No longer a domestic goddess
Glenwood Springs, CO Colorado
Lost: My domesticity. Last seen: About six months ago. Goes by the nickname: Ms. Clark. If found, please return ASAP.
Or just leave it on my doorstep and I’ll grab it later.
So I’m talking to my landlady – is that even PC anymore? – yesterday and she mentions she’s stopping by the house to add a goldfish to the back patio pond.
“Sounds great,” I said.
“I’ve found they really help with mosquito control,” she informed.
“Is this fish going to be self-sufficient?” I asked. “Or will I need to feed it every day?”
The laughter on the other end of the line made me realize something.

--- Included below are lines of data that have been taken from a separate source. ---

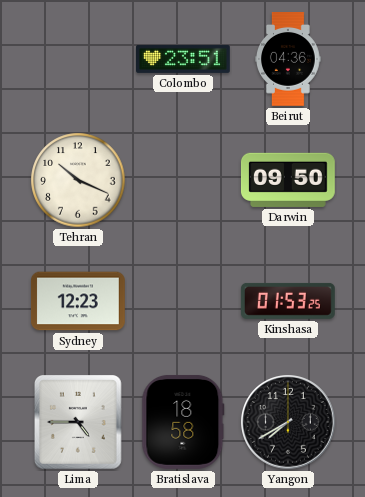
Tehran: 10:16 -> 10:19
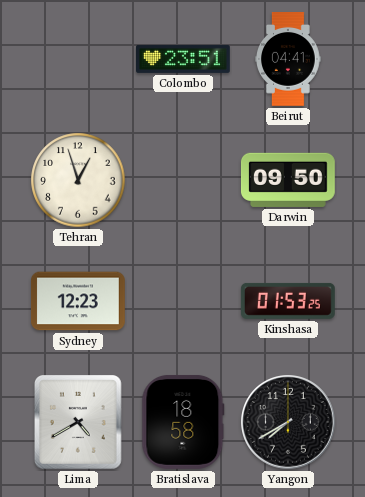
Beirut: 04:36 -> 04:41
Tehran: 10:19 -> 12:57
Lima: 4:45 -> 4:40
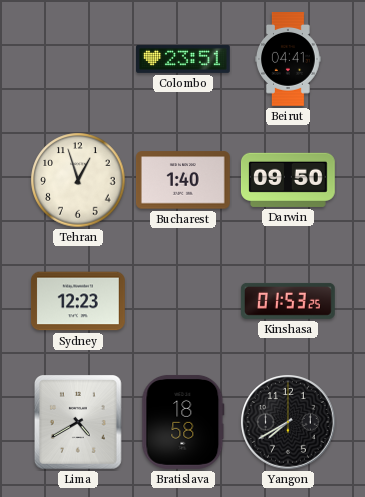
Bucharest: none -> 1:40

I’ve gone and lost my domestic ways. That’s not easy for a girl from the Midwest to accept. We’re born and raised this way, for goodness sakes. So much for being a domestic goddess. At least I still remember how to make my grandmother’s infamous “sweetish” meatballs.
And deviled eggs.
Albeit a great idea for a pet – outside of the rock variety of the ’70s – goldfish need to be fed. But I’ve never had an outdoor fish, so I’m new to this concept. Fish eats bugs and algae, so maybe self-sufficiency isn’t so far-fetched? This fish story made me realize it’s probably a good thing I don’t have a baby these days.
I can hear me asking the doctor now, “So is this baby going to be self-sufficient?”

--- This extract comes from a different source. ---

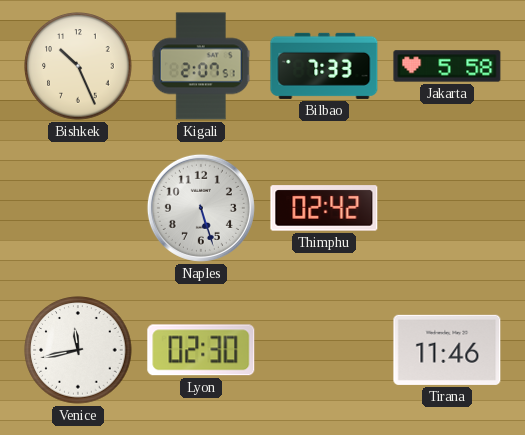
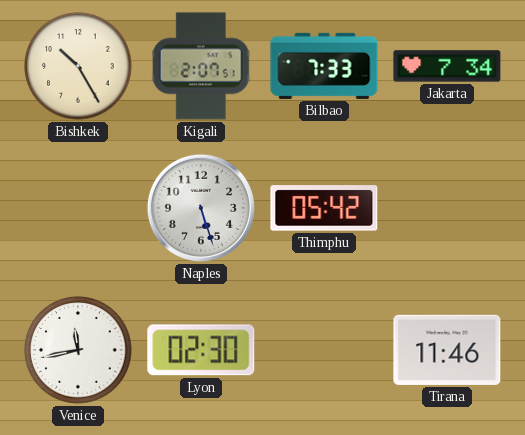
Bishkek: 10:26 -> 10:25
Jakarta: 5:58 -> 7:34
Thimphu: 02:42 -> 05:42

These days, I’m pretty much in uber-single working-girl mode. And no, not the old-fashioned working-girl working girl.
That occupation does have quite the past out here in the wild west.
Lately, I’ve been as busy as the Pour House after the Thursday-night rodeo. Like a lot of people in this valley, I wear multiple hats. I’m a marketing coordinator, columnist and comic. I also have a pet that’s not a fish I consistently feed – a 12-year-old dog named Elwood. I’d say I’m kind of a mom to Elwood, except I get a little creeped out when people refer to themselves as parents of a pet.

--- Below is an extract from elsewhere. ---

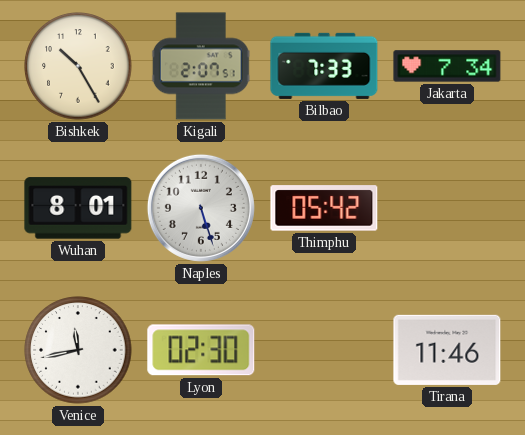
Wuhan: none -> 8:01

I can only hope I will never birth anything as hairy as Elwood.
Which reminds me of something kooky I saw on the premier of “The Bachelorette” the other night. More than one of the bachelors made the creepy comment to their dogs that they were going to bring home a new “mommy” for them.
Red flag, Ali the Bachelorette, red flag.
But the bachelor from Colorado said he just wanted to meet a woman who would go ice fishing with him. So maybe, since he was eliminated in the first round, the Colorado bachelor could help me with my new pet. He could help me feed it and pet it.
Maybe I could become his dog’s new mommy.
Except I’m sure I’ve lost my domestic touch. As a married woman, I was all about being domestic. I shopped for khakis and golf shirts for my hubby. I hosted wedding and baby showers, making bite-sized food for the masses in my Cracker-Jack house’s kitchen. I totally wore Mom jeans and vests with cats and flowers on them. I rocked a mean pair of bangs with my awkwardly styled short hair. I was a full-blown Mrs., down to the color-coordinated oven mitts and kitchen towels and brand spanking-new Diaper Genie in the closet for that baby I would someday birth. Back then, I made enough “sweetish” meatballs and deviled eggs to feed a traveling carnival.
Which reminds me of the time, I was at the Holy Spirit Festival in Indiana and my best friend Megan and I decided we would ride the bumper cars after closing time. Keep in mind we were wearing those feathers with roach clips all the girls wore in their hair in the ’70s-early ’80s. We won them playing ring toss. Didn’t win the goldfish. The bumper car guy must’ve been impressed with our carni fashion because he let us ride for free. It was pretty spectacular.
Until he became very interested in our personal lives.
“You ladies having fun?” he asked.
“Yes!” we emphatically screamed from our bumper cars.
“You girls got boyfriends?” he prompted.
“No!” we yelled back. “We’re married!”
“And now you’re done,” he said.
Then he flipped the main switch to shut down the whole business. And no more bumper- car ride for us.
Maybe I lost my domesticity longer ago than I realize.